Fragrance Ingredient May Hold Promise in Personalized Medicine
The research group reported a compound called isoeugenol as a potential lead for developing inhibitors for TDP2, an enzyme that fixes breaks in our genetic material. The findings give hope to tailor drugs for cancer patients based on their genetic makeup and thus limit side effects. The authors recommend future structure-activity relationship studies to improve potency and shed light on its utility in drug discovery programs.
“Genetic diversity is a major challenge facing personalized medicine,” said Sherif El-Khamisy, director of the Center for Genomics. “In this research we combined genetics with pharmacological approaches utilizing natural products to uncover novel treatment strategies,” he added. The research team consists of Wahba Elsayed, Lamia El-Shafie, Mohamed Kamel, Mohamed Farag, and led by El-Khamisy.
The research is a continuous effort of the Center for Genomics at Zewail City to develop a personalized therapy for cancer to minimize mortality rates among cancer patients. El-Khamisy and his group started in 2010 by discovering TDP2 (published in Nature), followed by reporting the first human diseases that arise from its defect in 2014 (published in Nature Genetics), and now report the first inhibitor from a natural origin with potential applications in personalized therapy.

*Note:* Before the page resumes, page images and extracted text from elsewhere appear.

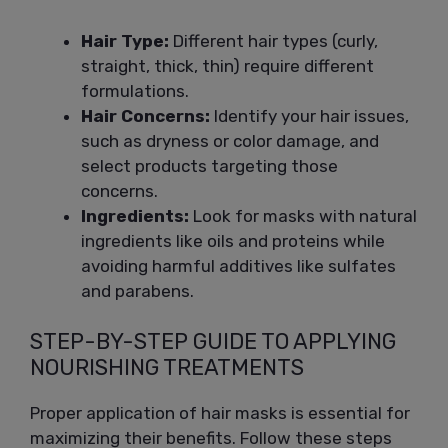
Hair Type:
Different hair types (curly,
straight, thick, thin) require different
formulations.
Hair Concerns:
Identify your hair issues,
such as dryness or color damage, and
select products targeting those
concerns.
Ingredients:
Look for masks with natural
ingredients like oils and proteins while
avoiding harmful additives like sulfates
and parabens.
STEP-BY-STEP GUIDE TO APPLYING
NOURISHING TREATMENTS
Proper application of hair masks is essential for
maximizing their benefits. Follow these steps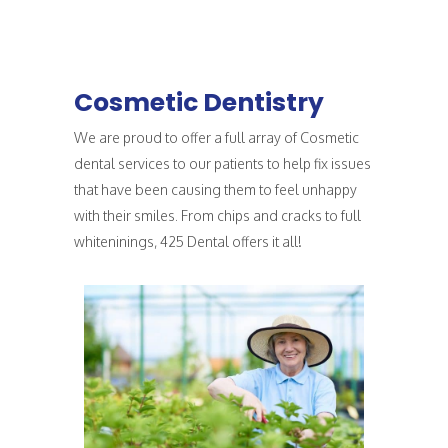
Cosmetic Dentistry
We are proud to offer a full array of Cosmetic
dental services to our patients to help fix issues
that have been causing them to feel unhappy
with their smiles. From chips and cracks to full
whiteninings, 425 Dental offers it all!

About the Center for Genomics:
The Center for Genomics employs the latest cutting-edge research combining genetics, biochemistry, cellular and molecular biology, and whole animal approaches to understand genomic differences underpinning health and disease. The center is led by Prof. El-Khamisy with over 2000 citations and an H-index of 22.
About Zewail City of Science and Technology:
Zewail City of Science and Technology is a non-profit organization. It is dedicated for advancing education, research, and economic development. The City is governed by the Supreme Advisory Board (Board of Trustees) which includes five Nobel Laureates, and with a special Law that grants its independence.